Ces textes tentent aussi de nous éclairer sur l’origine des maux qui ravagent nos sociétés. Tous discernent peu ou prou la violence mimétique chère à René Girard : vouloir ce que possède l’autre, envier les biens d’autrui au lieu de jouir en paix de ce que nous offre la nature travaillée avec respect. Tous ces auteurs entretiennent la nostalgie d’une sagesse révolue, d’un retour à une société rurale et patriarcale. Les leçons qu’ils nous délivrent paraissent bien peu adaptées à l’aube de la révolution industrielle.

Conclusion

L’évocation de mondes très éloignés du nôtre permet donc aux écrivains de faire réfléchir leurs lecteurs sur la réalité qui les entoure. Soucieux de pratiquer l’art de plaire pour enseigner, les auteurs cherchent à nous séduire par l’exotisme ou la description de contrées mythiques. Ces lieux lointains deviennent le support de l’utopie, expression de valeurs philosophiques, morales ou religieuses. Ils permettent également par comparaison de juger sans concession la réalité contemporaine, puis de proposer d’hypothétiques voies d’amélioration dont on constate qu’elles sont pour l’essentiel un retour vers le passé. L’utopie n’est donc pas gratuite, mais entend délivrer un constat critique et des leçons morales.
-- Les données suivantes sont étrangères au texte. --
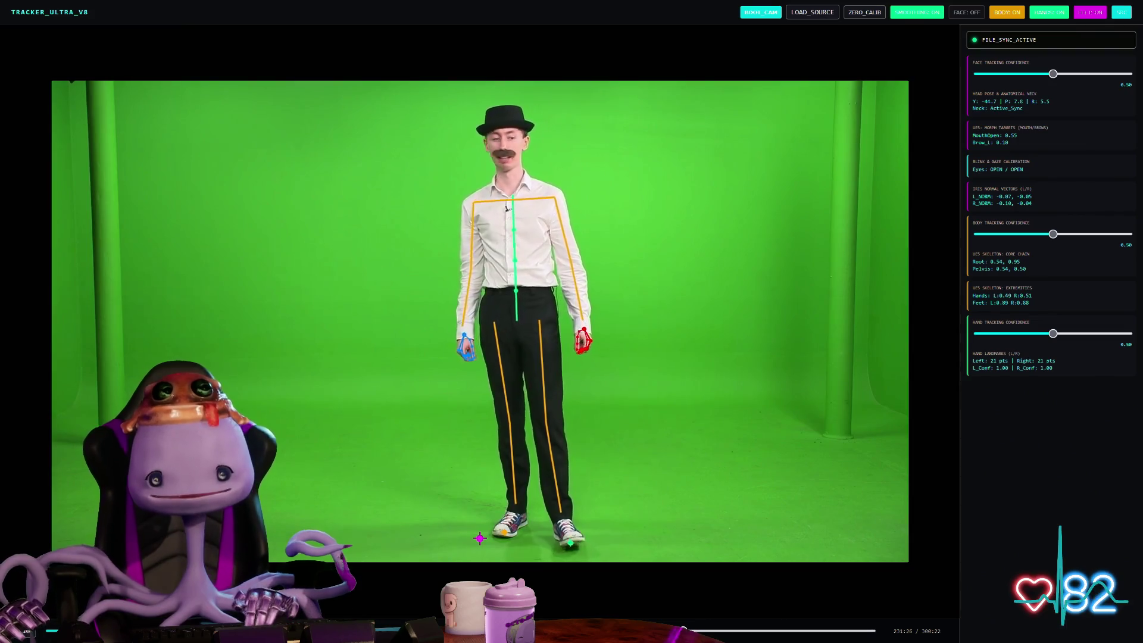
Step: Jump the timeline ahead to the seated man around 245:00 and re-enable face tracking
click(695, 632)
click(717, 634)
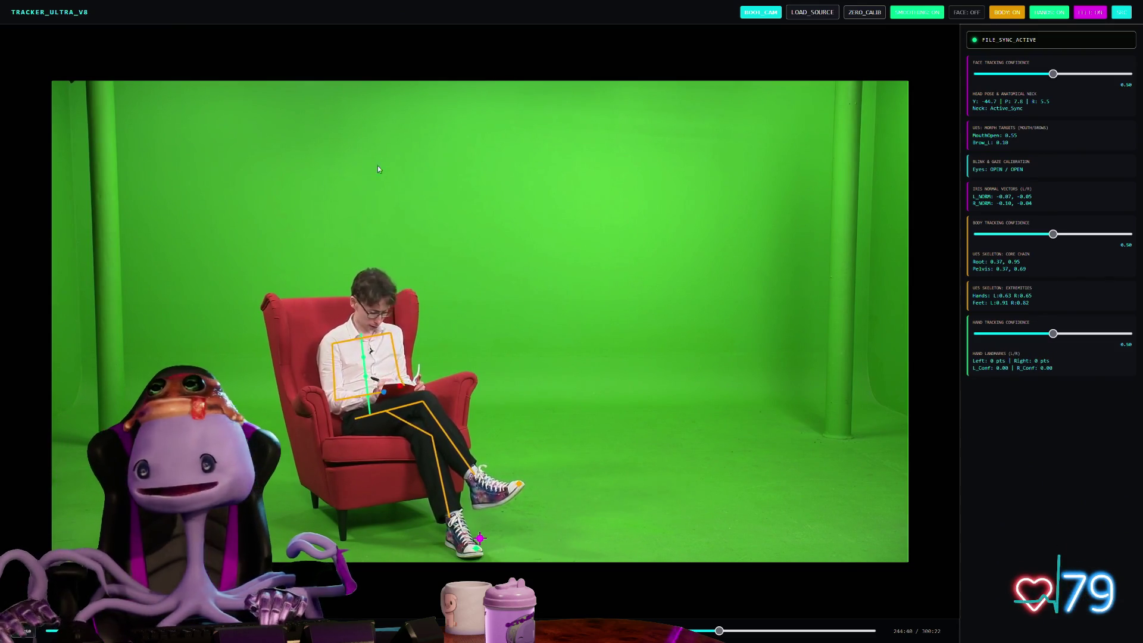
click(968, 13)
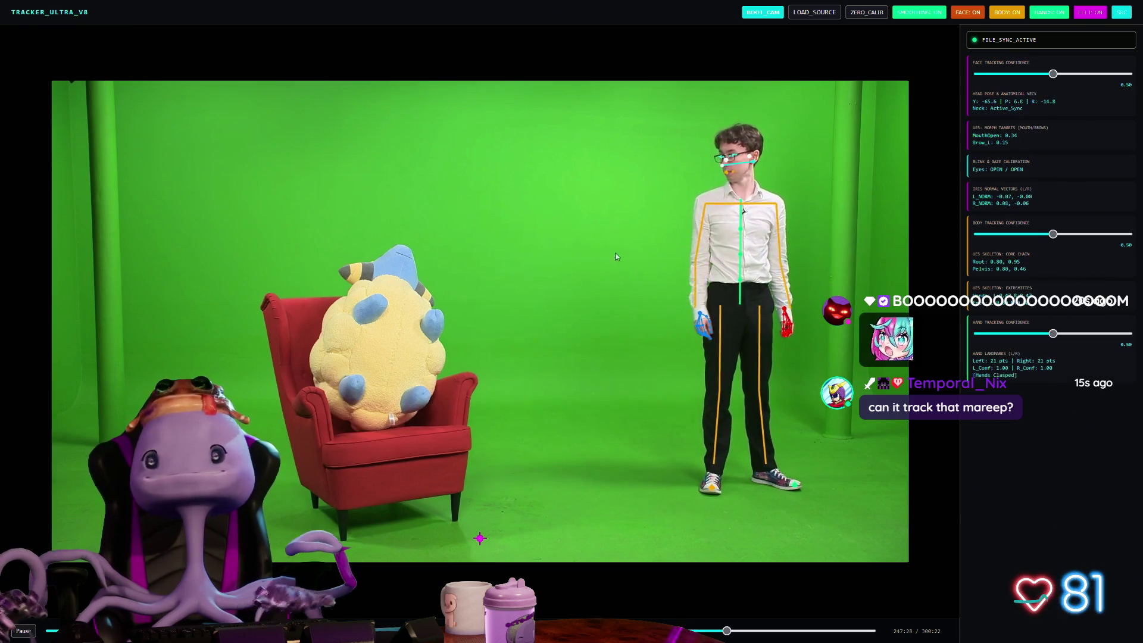
click(918, 12)
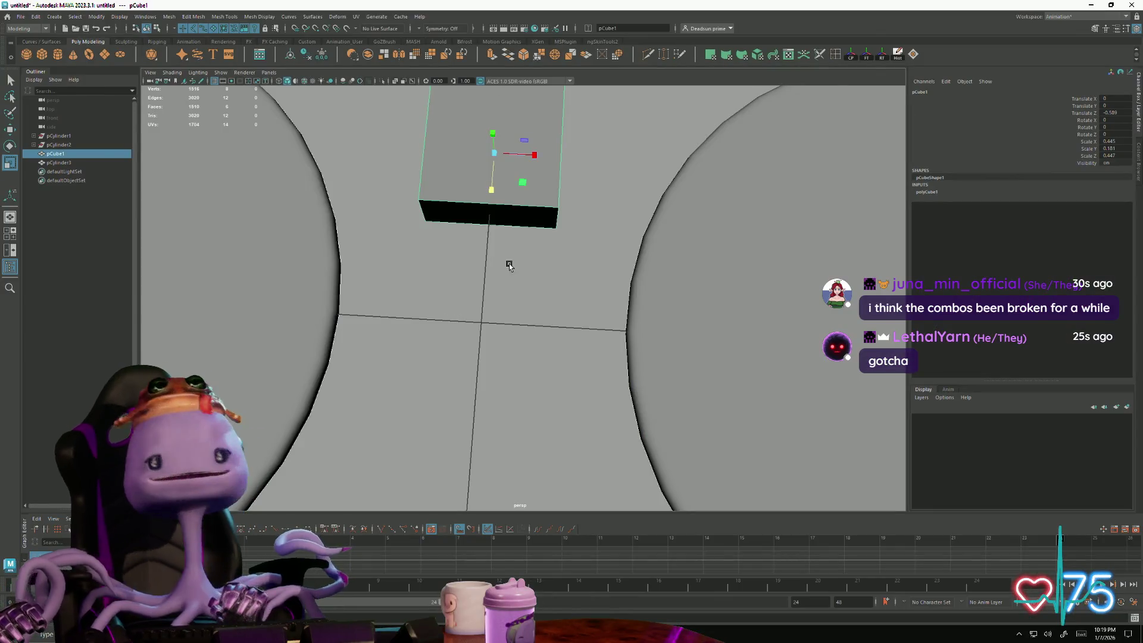
Step: Raise the cube slightly along Y with the Move tool from a side-on view
mouse_move(509, 265)
alt+mouse_down()
mouse_move(517, 324)
mouse_move(580, 292)
mouse_move(546, 337)
alt+mouse_up()
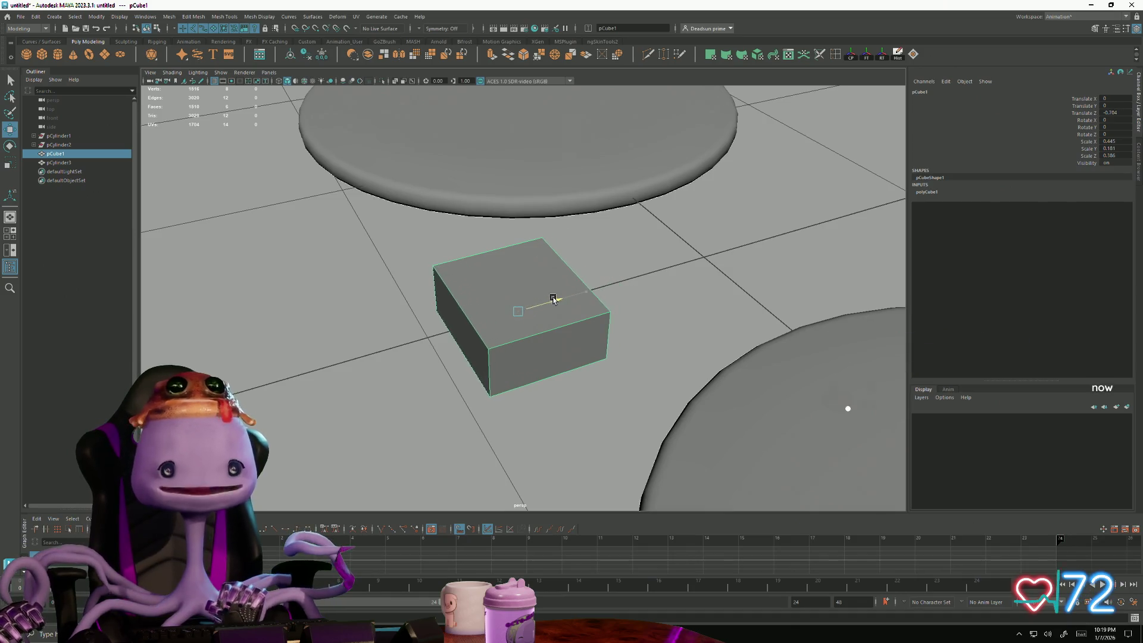
alt+drag(582, 287, 544, 321)
key(e)
key(r)
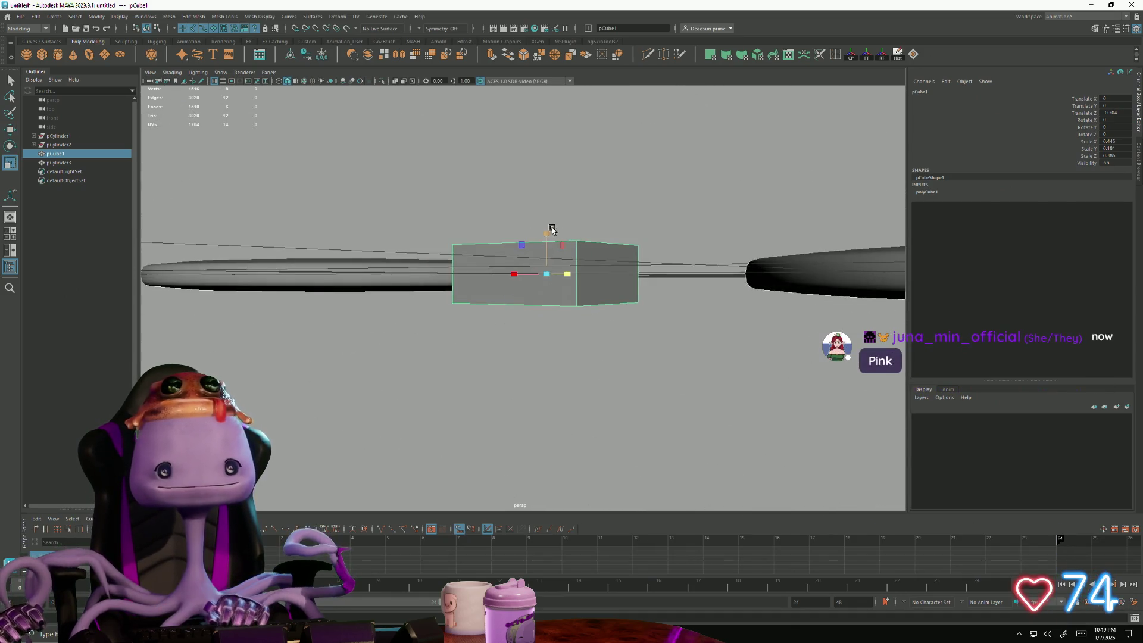
mouse_move(547, 234)
mouse_down()
mouse_move(564, 193)
mouse_move(554, 232)
mouse_up()
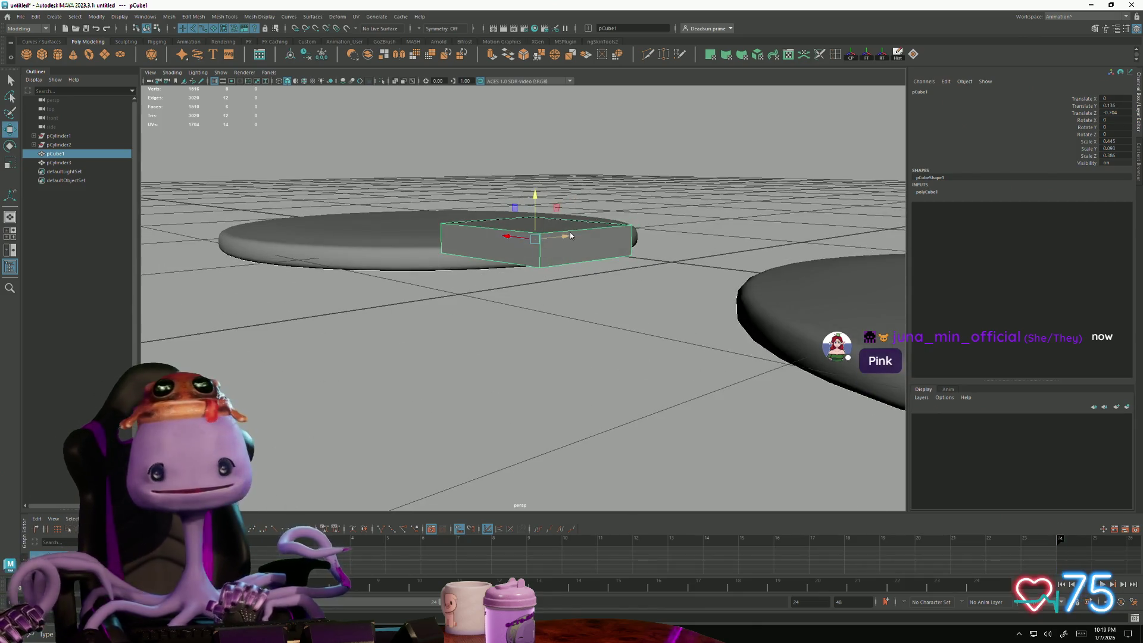
Step: Switch the cube to Face mode and select one of its side faces
right_drag(554, 232, 559, 295)
click(580, 246)
alt+drag(550, 255, 568, 305)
Ce regard idéaliste réformateur du siècle des Lumières va se poursuivre au XIXe siècle dans le socialisme progressiste hugolien ou le marxisme dont on retrouve des traces dans l’Argent de Zola. Au XXe siècle, il va muter vers la dystopie ou contre-utopie à la suite de la montée des totalitarismes qui prétendaient imposer leur propre conception du bonheur en société. Le siècle des Lumières a-t-il été si convaincu du succès de ses vues généreuses ? Voltaire colore son utopie d’un réalisme réducteur. Montesquieu a affirmé que « le mieux est l’ennemi mortel du bien ». Quant à Fénelon, en quelque sorte précurseur des dictatures dans ses Aventures de Télémaque, il charge Mentor d’organiser à Salente une République semblable à celle de Platon où les citoyens épurés de leurs passions seraient contraints au Bien. Tous manifestent un certain pessimisme à l’égard de la liberté humaine ingérable et imprévisible sous l’aiguillon du désir.